Return the lines in the chart analysis data from the line with "What is the change" to the line with "Count the number of slices in the pie.", copied word for word. Leave the pictures out of your answer.

··· Records provided

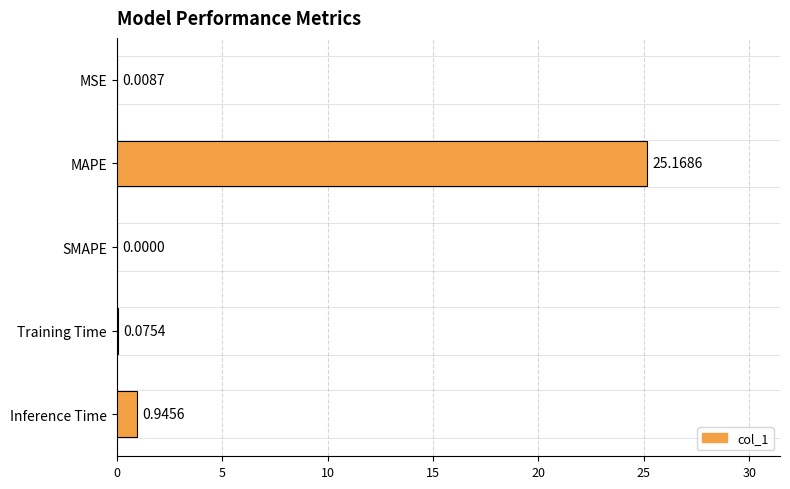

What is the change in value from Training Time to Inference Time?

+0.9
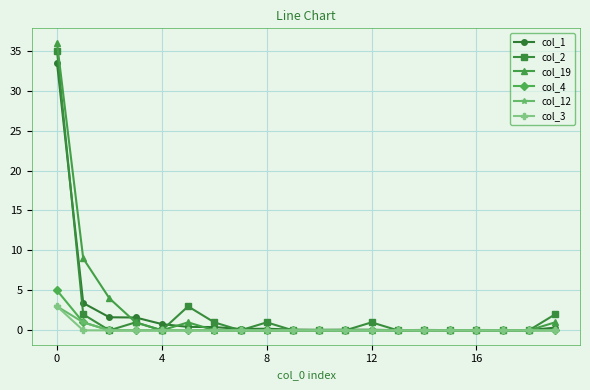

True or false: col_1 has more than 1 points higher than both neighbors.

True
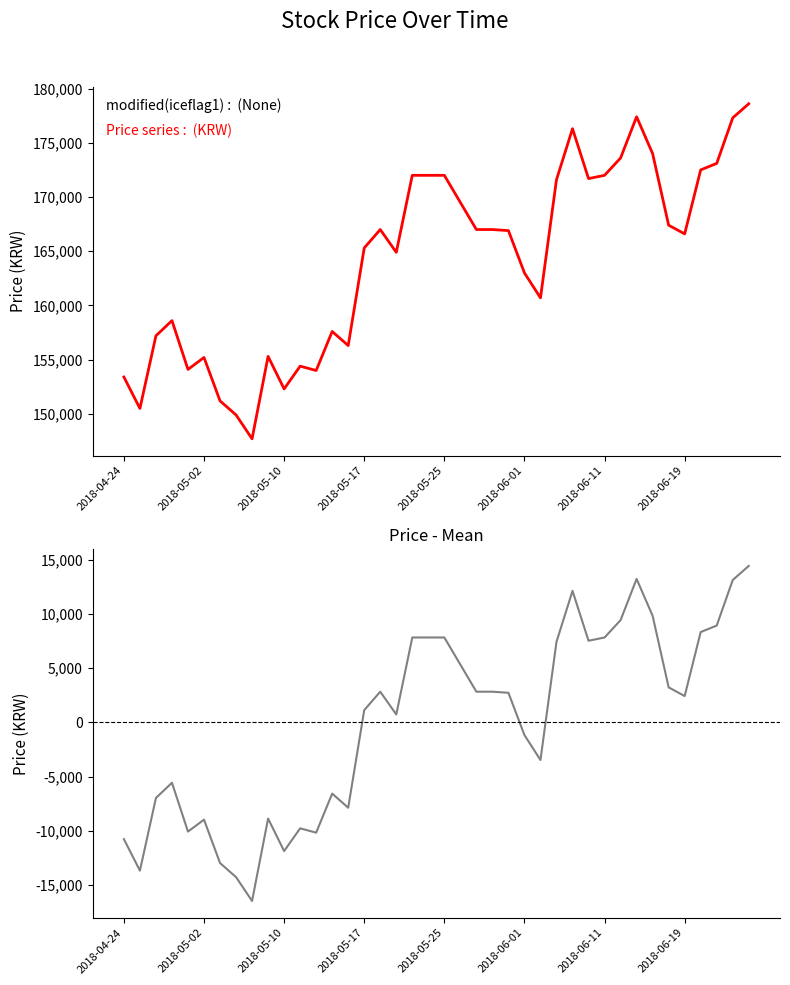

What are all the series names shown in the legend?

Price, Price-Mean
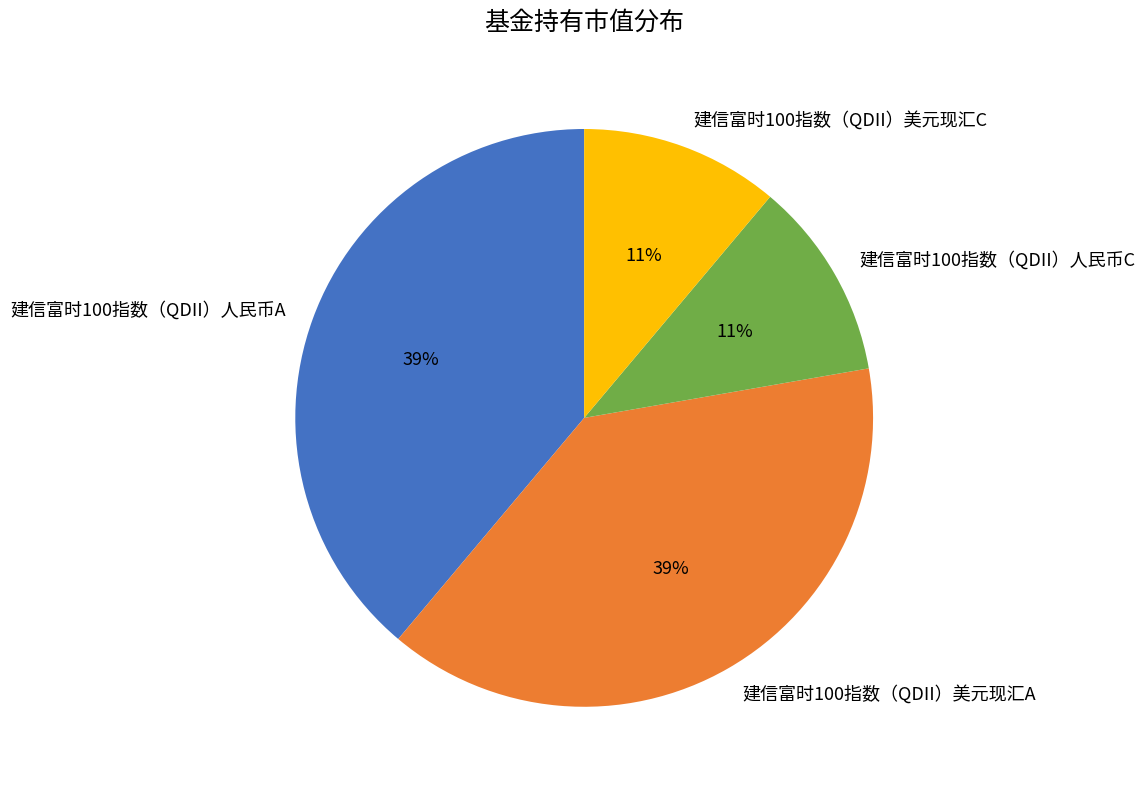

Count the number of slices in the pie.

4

······
··· Records provided

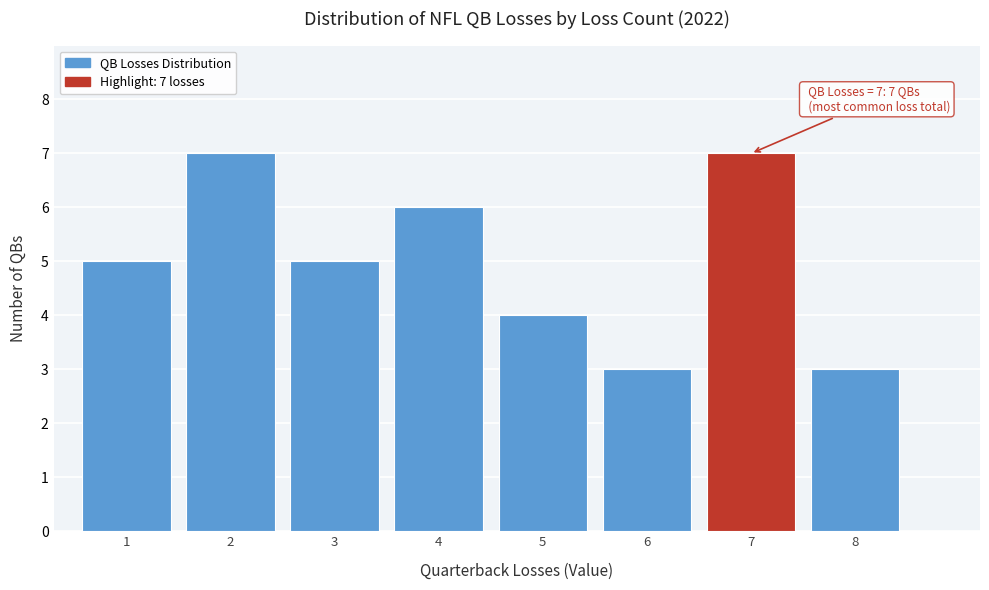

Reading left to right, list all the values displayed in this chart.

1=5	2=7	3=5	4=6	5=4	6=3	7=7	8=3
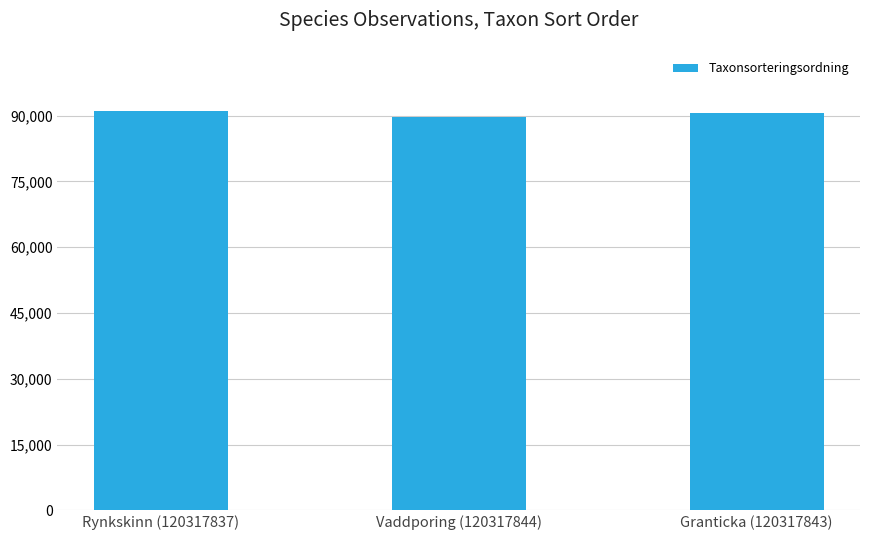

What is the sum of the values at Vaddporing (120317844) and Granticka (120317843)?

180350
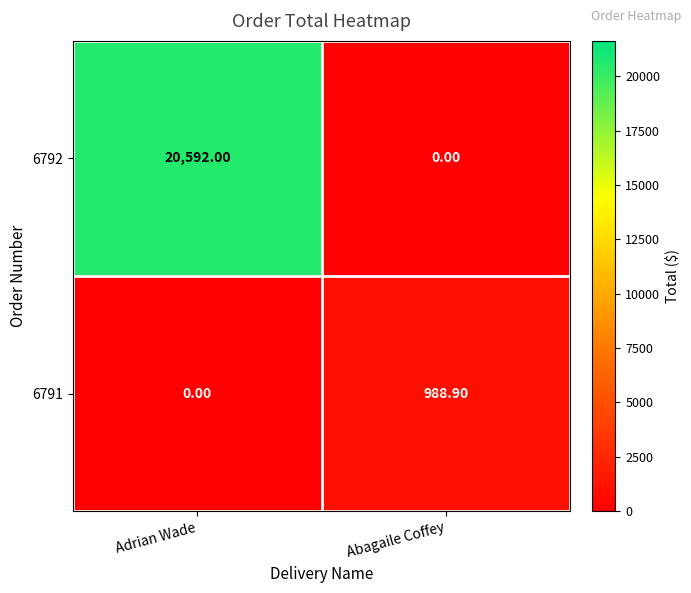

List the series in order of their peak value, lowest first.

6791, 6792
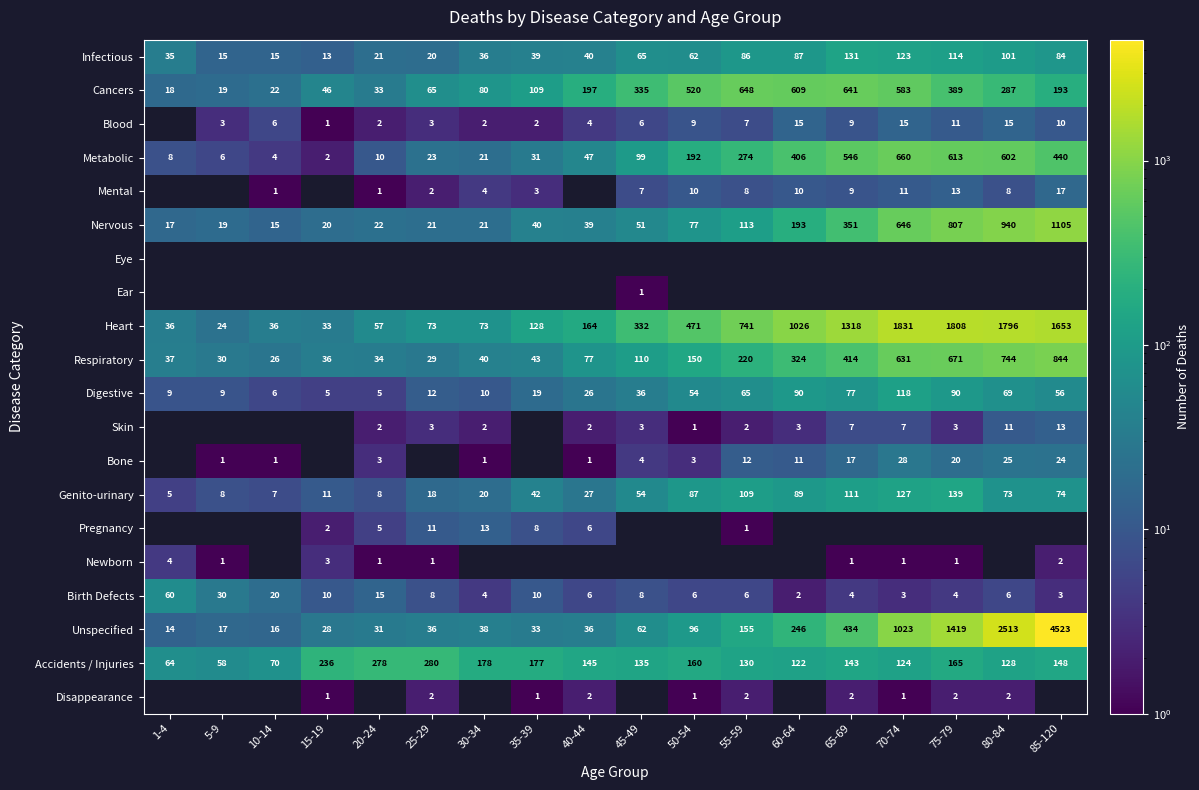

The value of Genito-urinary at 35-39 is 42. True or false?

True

······

» **Solution to this exercise**:
What is the change in value from Training Time to Inference Time?

+0.9

True or false: col_1 has more than 1 points higher than both neighbors.

True

What are all the series names shown in the legend?

Price, Price-Mean

Count the number of slices in the pie.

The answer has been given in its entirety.